Reach exposure won’t affect earnings, ANZ says

(22 June 2004 – Australia) ANZ has said its earnings guidance won’t be affected by a A$115 million credit exposure to failed Telstra venture, Reach. Responding to Telstra’s decision last week to end its relationship with Reach – an underwater cable joint venture with Hong Kong telco PCCW which is unable to pay its US$1.2 billion debt – ANZ said additional provisioning associated with the settlement between Reach and its syndicated bankers was not material to ANZ.

The bank said the settlement between Reach and its bankers would result in it making a further specific provision of about A$50 million in the current half and that it had raised a specific provision for Reach in its first half results.

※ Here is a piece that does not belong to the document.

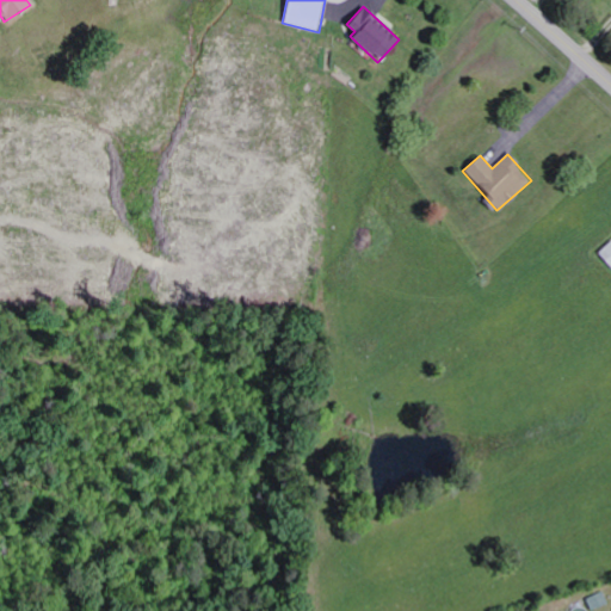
[(591,610),(608,604),(604,592),(586,599),(591,610)]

"The Reach credit loss is extremely disappointing. ANZ’s role in the banking syndicate was a result of our domestic banking relationship with Telstra at the time and their formal request for our participation," ANZ chief operating officer Dr Bob Edgar said.

He said ANZ had reduced its exposure to the telco sector over recent years and it represented less than one percent of the bank’s lending assets. He said more than two thirds of ANZ’s exposure to the sector was in domestic assets in Australia or New Zealand.

"This has been part of a long term strategy to materially improve overall average credit quality by the derisking of offshore portfolios, reducing client concentration risk and increasing the emphasis on personal lending assets," Edgar said.